Students and supervisors do not do this work alone. Congregations and ministry sites become co-teachers with them. The successful student will learn from both. The successful student will learn in whatever setting they find themselves serving. The successful student will fail. Yes, fail. One of the great gifts of contextual education is that it is a safe place to fail…to have projects fall flat and to sing in the wrong key while serving as cantor and to forget the name of the Council President’s spouse. But grace abounds. And that is an important lesson for us all to give and receive.

Key to a fruitful contextual education experience is that the students are not formed in the supervisor’s image, but are given the opportunities to become fully who God and the Church is calling them to be. Students find their pastoral/diaconal identities in these places: In the pulpit, at the variety of tables, at a bedside, over coffee, at the protest, with the elders, with the children. Done well, contextual education creates the space for that identity to form, grow, be challenged, and be affirmed.

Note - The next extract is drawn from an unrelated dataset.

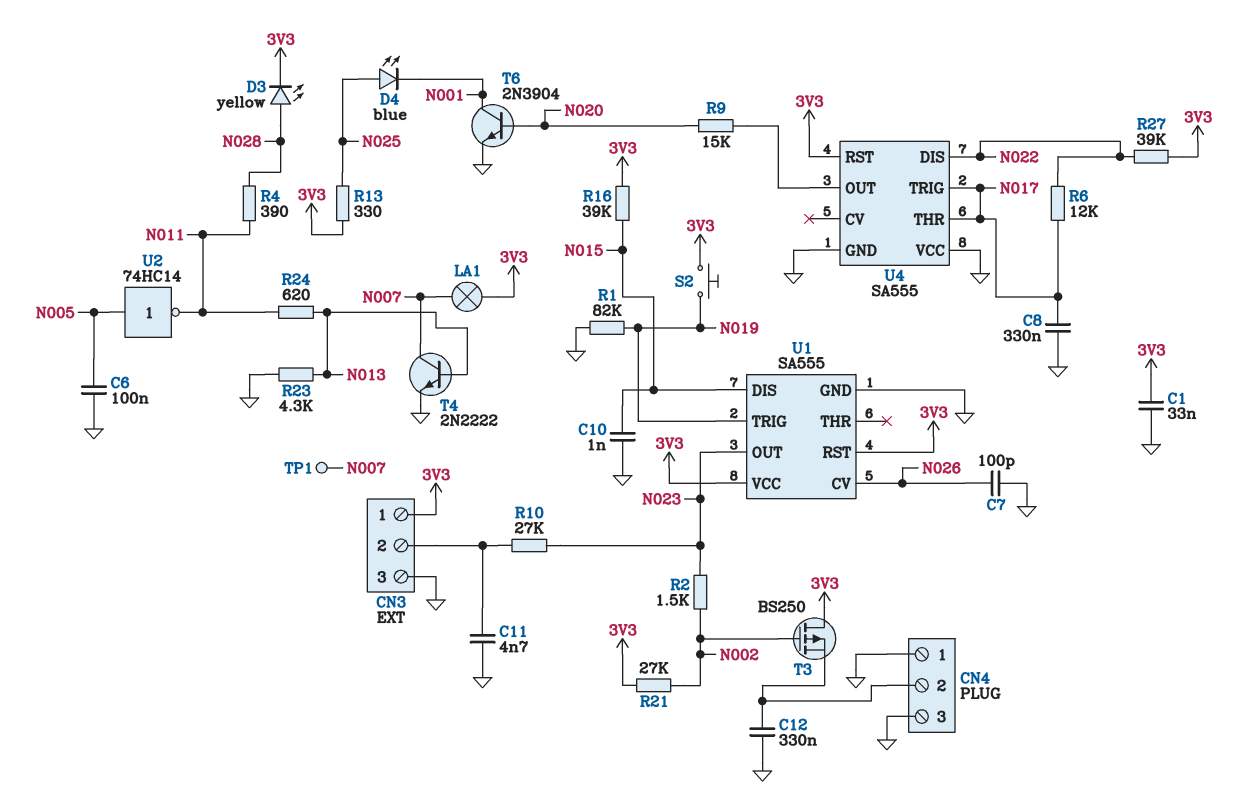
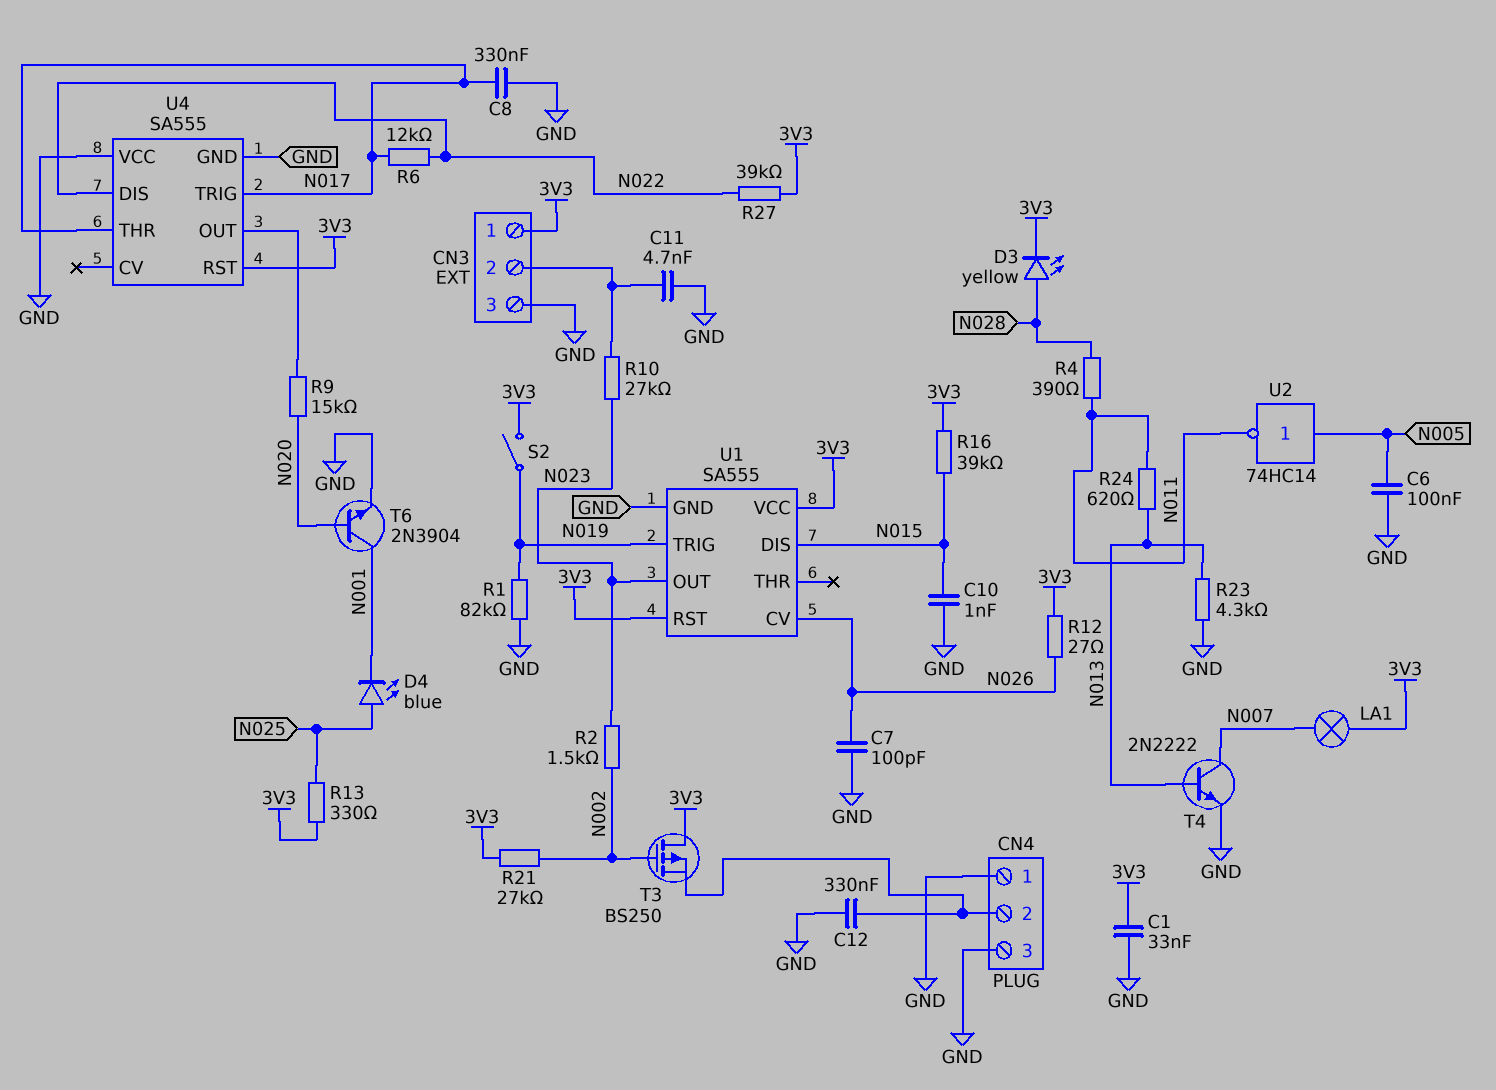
R12: none -> 27 (3V3, N026)
S2: button (3V3, N019) -> switch (3V3, N019)
TP1: test point (N007) -> none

Students at TLS and all of our seminaries learn deeply and faithfully in the classroom. The coursework teaches them and gives them the tools they will need to begin to build their ministries in Christ’s Church. Contextual Education offers them the spaces and places to engage what they are learning with what they are experiencing in the field. When we do our jobs right on the seminary level, when we recruit and engage with faithful partners, when we offer a breadth of experiences, when we support our students and our sites, maybe, just maybe, our called leaders in the church have more opportunity to reflect on what they learned and experienced in seminary, rather than what they missed! May it be so!